Potential of kernel and tree-based machine-learning models for estimating missing data of rainfall


Sattari M. T., Falsafian K., İRVEM A., S S., Qasem S. N.

Engineering Applications of Computational Fluid Mechanics, vol.14, no.1, pp.1078-1094, 2020 (SCI-Expanded) identifier

  • Publication Type: Article / Article
  • Volume: 14 Issue: 1
  • Publication Date: 2020
  • Doi Number: 10.1080/19942060.2020.1803971
  • Journal Name: Engineering Applications of Computational Fluid Mechanics
  • Journal Indexes: Science Citation Index Expanded (SCI-EXPANDED), Scopus, Academic Search Premier, Applied Science & Technology Source, INSPEC, Directory of Open Access Journals
  • Page Numbers: pp.1078-1094
  • Keywords: Eastern Mediterranean, machine learning, Missing data, rainfall, random Forest, Turkey
  • Hatay Mustafa Kemal University Affiliated: Yes

Abstract

In this study, two kernel-based models were used which include Support Vector Regression (SVR) and Gaussian Process Regression (GPR) and were compared with two tree-based models that are M5 and Random Forest (RF) for estimating missing monthly precipitation data in Antakya, Dortyol, Iskenderun and Samandag stations, which are the important precipitation stations in the Eastern Mediterranean region, Turkey.

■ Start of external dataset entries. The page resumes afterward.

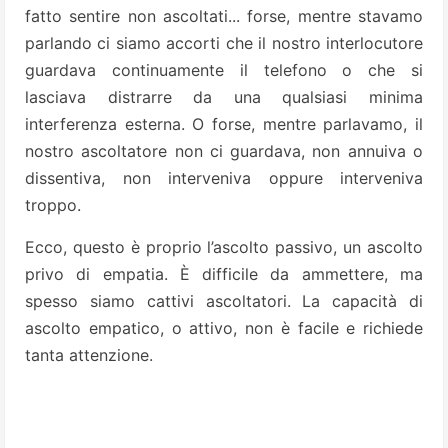
fatto sentire non ascoltati... forse, mentre stavamo
parlando ci siamo accorti che il nostro interlocutore
guardava continuamente il telefono o che si
lasciava distrarre da una qualsiasi minima
interferenza esterna. O forse, mentre parlavamo, il
nostro ascoltatore non ci guardava, non annuiva o
dissentiva, non interveniva oppure interveniva
troppo.
Ecco, questo è proprio l’ascolto passivo, un ascolto
privo di empatia. È difficile da ammettere, ma
spesso siamo cattivi ascoltatori. La capacità di
ascolto empatico, o attivo, non è facile e richiede
tanta attenzione.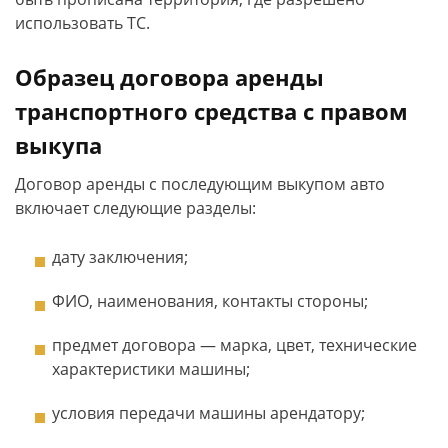
использовать ТС.
Образец договора аренды
транспортного средства с правом
выкупа
Договор аренды с последующим выкупом авто
включает следующие разделы:
дату заключения;
ФИО, наименования, контакты стороны;
предмет договора — марка, цвет, технические
характеристики машины;
условия передачи машины арендатору;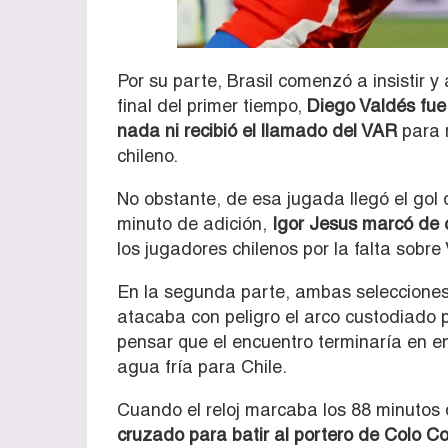
Por su parte, Brasil comenzó a insistir 
final del primer tiempo,
Diego Valdés fue 
nada ni recibió el llamado del VAR
para r
chileno.
No obstante, de esa jugada llegó el gol d
minuto de adición,
Igor Jesus marcó de 
los jugadores chilenos por la falta sobre
En la segunda parte, ambas selecciones 
atacaba con peligro el arco custodiado 
pensar que el encuentro terminaría en em
agua fría para Chile.
Cuando el reloj marcaba los 88 minutos 
cruzado para batir al portero de Colo Col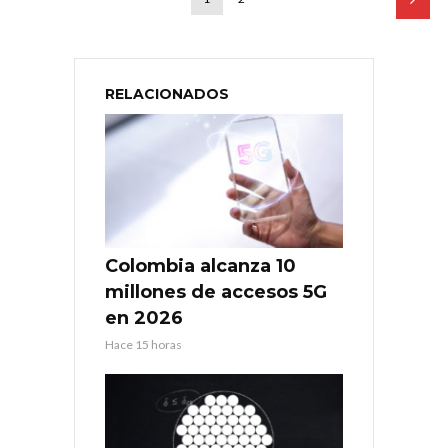
RELACIONADOS
Colombia alcanza 10
millones de accesos 5G
en 2026
Hace 15 horas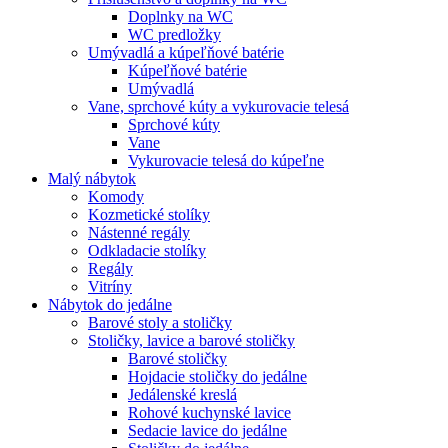
Doplnky na WC
WC predložky
Umývadlá a kúpeľňové batérie
Kúpeľňové batérie
Umývadlá
Vane, sprchové kúty a vykurovacie telesá
Sprchové kúty
Vane
Vykurovacie telesá do kúpeľne
Malý nábytok
Komody
Kozmetické stolíky
Nástenné regály
Odkladacie stolíky
Regály
Vitríny
Nábytok do jedálne
Barové stoly a stoličky
Stoličky, lavice a barové stoličky
Barové stoličky
Hojdacie stoličky do jedálne
Jedálenské kreslá
Rohové kuchynské lavice
Sedacie lavice do jedálne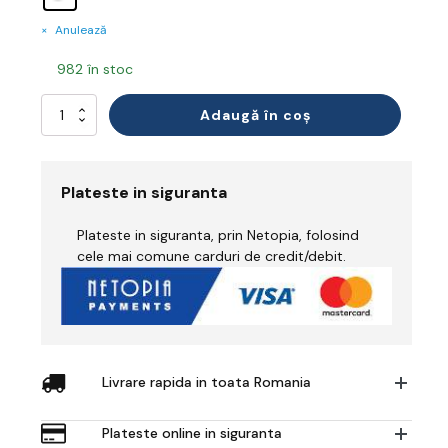
Anulează
982 în stoc
Cantitate
Adaugă în coș
Mască
Respiratorie
Plateste in siguranta
Plateste in siguranta, prin Netopia, folosind
cele mai comune carduri de credit/debit.
Livrare rapida in toata Romania
Plateste online in siguranta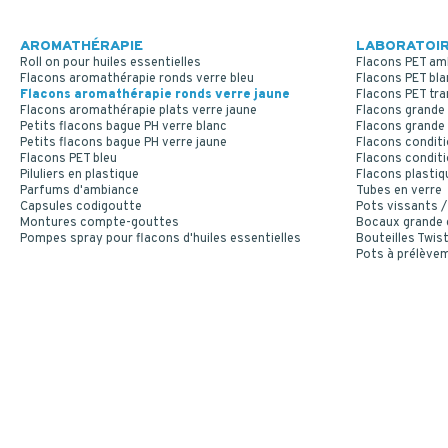
AROMATHÉRAPIE
LABORATOIR
Roll on pour huiles essentielles
Flacons PET am
Flacons aromathérapie ronds verre bleu
Flacons PET bla
Flacons aromathérapie ronds verre jaune
Flacons PET tr
Flacons aromathérapie plats verre jaune
Flacons grande 
Petits flacons bague PH verre blanc
Flacons grande 
Petits flacons bague PH verre jaune
Flacons conditi
Flacons PET bleu
Flacons conditi
Piluliers en plastique
Flacons plastiq
Parfums d'ambiance
Tubes en verre
Capsules codigoutte
Pots vissants /
Montures compte-gouttes
Bocaux grande
Pompes spray pour flacons d'huiles essentielles
Bouteilles Twist
Pots à prélève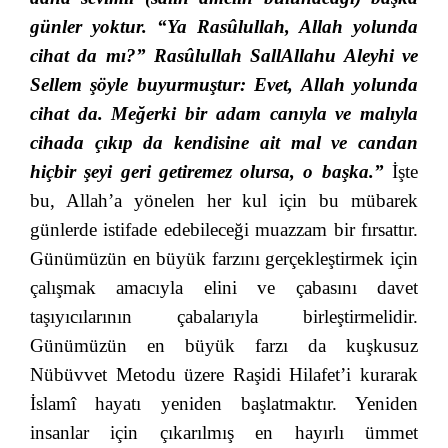
günler yoktur. “Ya Rasûlullah, Allah yolunda
cihat da mı?” Rasûlullah SallAllahu Aleyhi ve
Sellem şöyle buyurmuştur: Evet, Allah yolunda
cihat da. Meğerki bir adam canıyla ve malıyla
cihada çıkıp da kendisine ait mal ve candan
hiçbir şeyi geri getiremez olursa, o başka.”
İşte
bu, Allah’a yönelen her kul için bu mübarek
günlerde istifade edebileceği muazzam bir fırsattır.
Günümüzün en büyük farzını gerçekleştirmek için
çalışmak amacıyla elini ve çabasını davet
taşıyıcılarının çabalarıyla birleştirmelidir.
Günümüzün en büyük farzı da kuşkusuz
Nübüvvet Metodu üzere Raşidi Hilafet’i kurarak
İslamî hayatı yeniden başlatmaktır. Yeniden
insanlar için çıkarılmış en hayırlı ümmet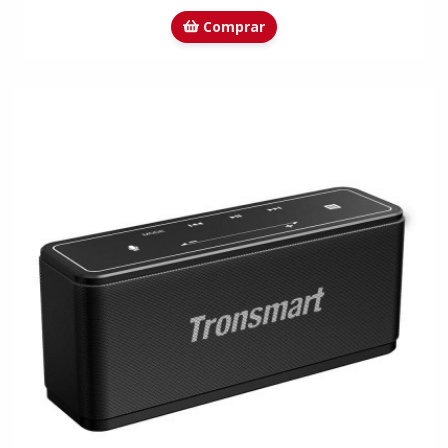
Comprar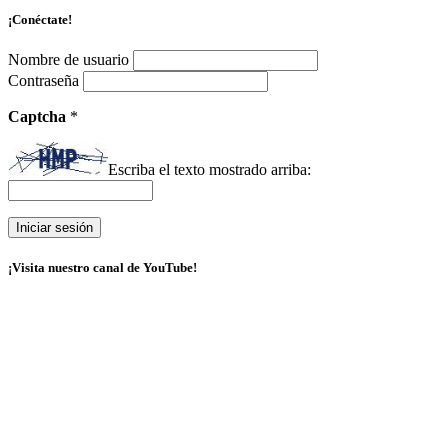
¡Conéctate!
Nombre de usuario
Contraseña
Captcha
*
Escriba el texto mostrado arriba:
¡Visita nuestro canal de YouTube!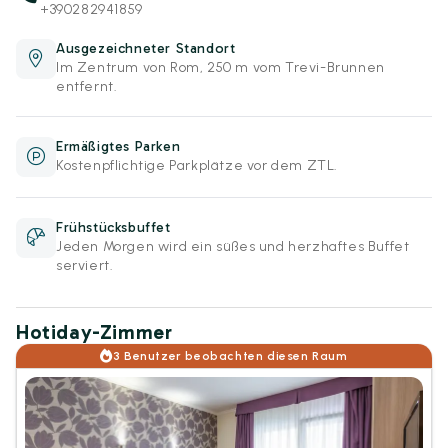
+390282941859
Ausgezeichneter Standort
Im Zentrum von Rom, 250 m vom Trevi-Brunnen
entfernt.
Ermäßigtes Parken
Kostenpflichtige Parkplätze vor dem ZTL.
Frühstücksbuffet
Jeden Morgen wird ein süßes und herzhaftes Buffet
serviert.
Hotiday-Zimmer
3 Benutzer beobachten diesen Raum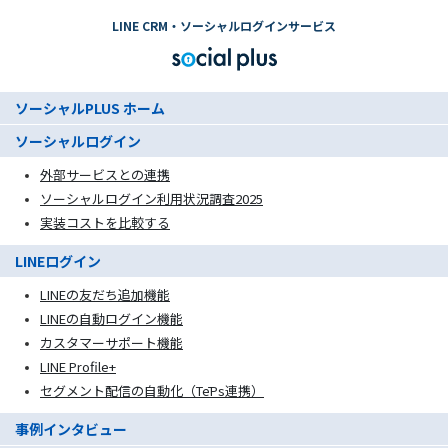
LINE CRM・ソーシャルログインサービス
ソーシャルPLUS ホーム
ソーシャルログイン
外部サービスとの連携
ソーシャルログイン利用状況調査2025
実装コストを比較する
LINEログイン
LINEの友だち追加機能
LINEの自動ログイン機能
カスタマーサポート機能
LINE Profile+
セグメント配信の自動化（TēPs連携）
事例インタビュー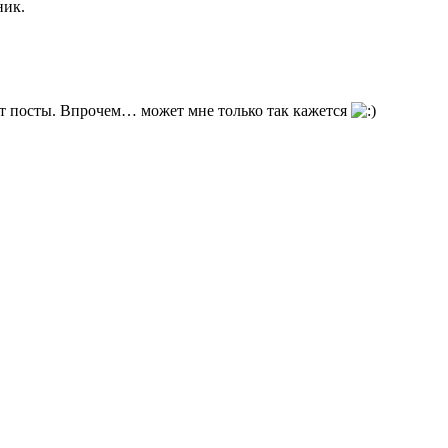
ник.
ют посты. Впрочем… может мне только так кажется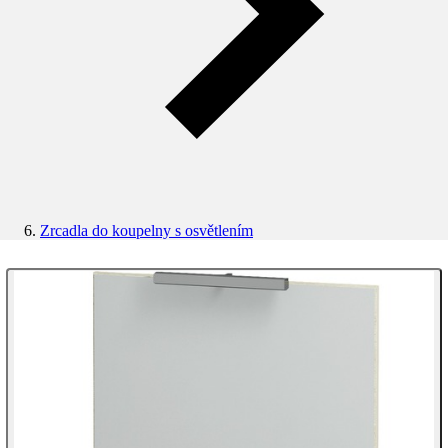
Zrcadla do koupelny s osvětlením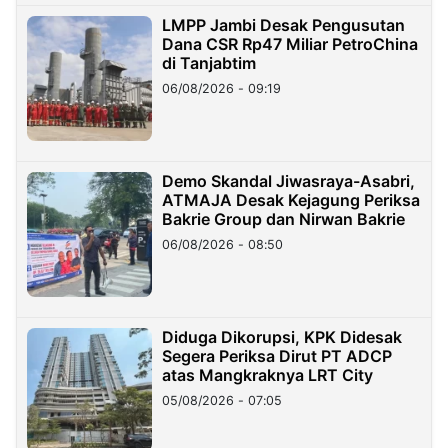
LMPP Jambi Desak Pengusutan
Dana CSR Rp47 Miliar PetroChina
di Tanjabtim
06/08/2026 - 09:19
Demo Skandal Jiwasraya-Asabri,
ATMAJA Desak Kejagung Periksa
Bakrie Group dan Nirwan Bakrie
06/08/2026 - 08:50
Diduga Dikorupsi, KPK Didesak
Segera Periksa Dirut PT ADCP
atas Mangkraknya LRT City
05/08/2026 - 07:05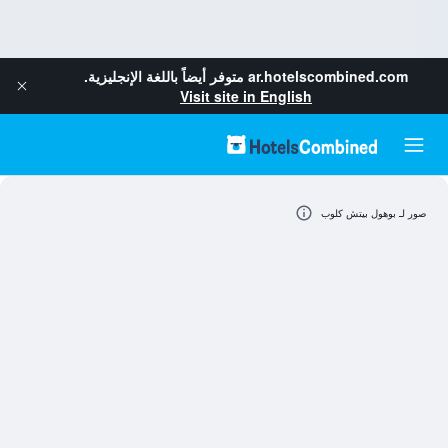
ar.hotelscombined.com
متوفر أيضاً باللغة الإنجليزية.
Visit site in English
صور لـ بوهول بيتش كلوب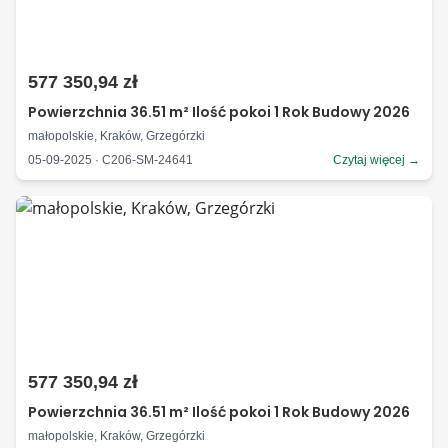
577 350,94 zł
Powierzchnia 36.51 m² Ilość pokoi 1 Rok Budowy 2026
małopolskie, Kraków, Grzegórzki
05-09-2025 · C206-SM-24641
Czytaj więcej →
577 350,94 zł
Powierzchnia 36.51 m² Ilość pokoi 1 Rok Budowy 2026
małopolskie, Kraków, Grzegórzki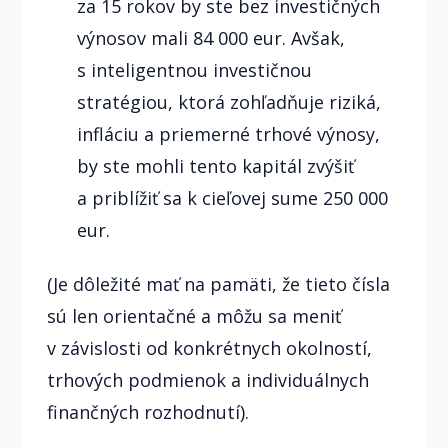
za 15 rokov by ste bez investičných
výnosov mali 84 000 eur. Avšak,
s inteligentnou investičnou
stratégiou, ktorá zohľadňuje riziká,
infláciu a priemerné trhové výnosy,
by ste mohli tento kapitál zvýšiť
a priblížiť sa k cieľovej sume 250 000
eur.
(Je dôležité mať na pamäti, že tieto čísla
sú len orientačné a môžu sa meniť
v závislosti od konkrétnych okolností,
trhových podmienok a individuálnych
finančných rozhodnutí).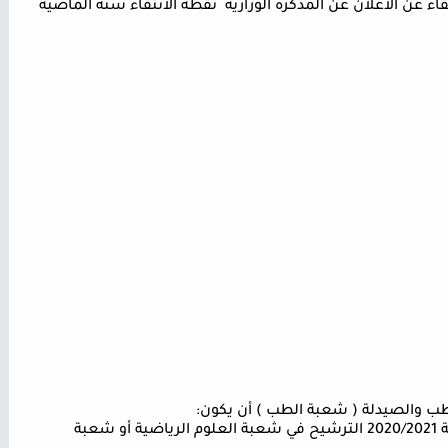
ء عن الاعلان عن المذكرة الوزارية
نقطة الانتقاء سنة الماضية
لطب والصيدلة ( شعبة الطب ) أن يكون
:
ة
2020/2021
الترشيح في شعبة العلوم الرياضية أو شعبة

For this purpose, firstly 10% random precipitation data were assumed as missing data for the period 1980-2019. Secondly, the missing data in each station was estimated with the data of other stations within the framework of four data combinations scenarios. In Kernel-based SVR and GPR methods, the RBF kernel gave suitable results for the selected study area. While SVR and RF methods gave very close estimation results, the SVR method gave relatively better results than the other methods especially in error minimizing aspects. Gaussian function based GPR model generally tries to estimate missing data closer to means. This is the main disadvantage of the GPR model and therefore it is unsuccessful in the estimation process. Finally, the results showed that the algorithms based on machine learning are successful in estimating the missing precipitation data.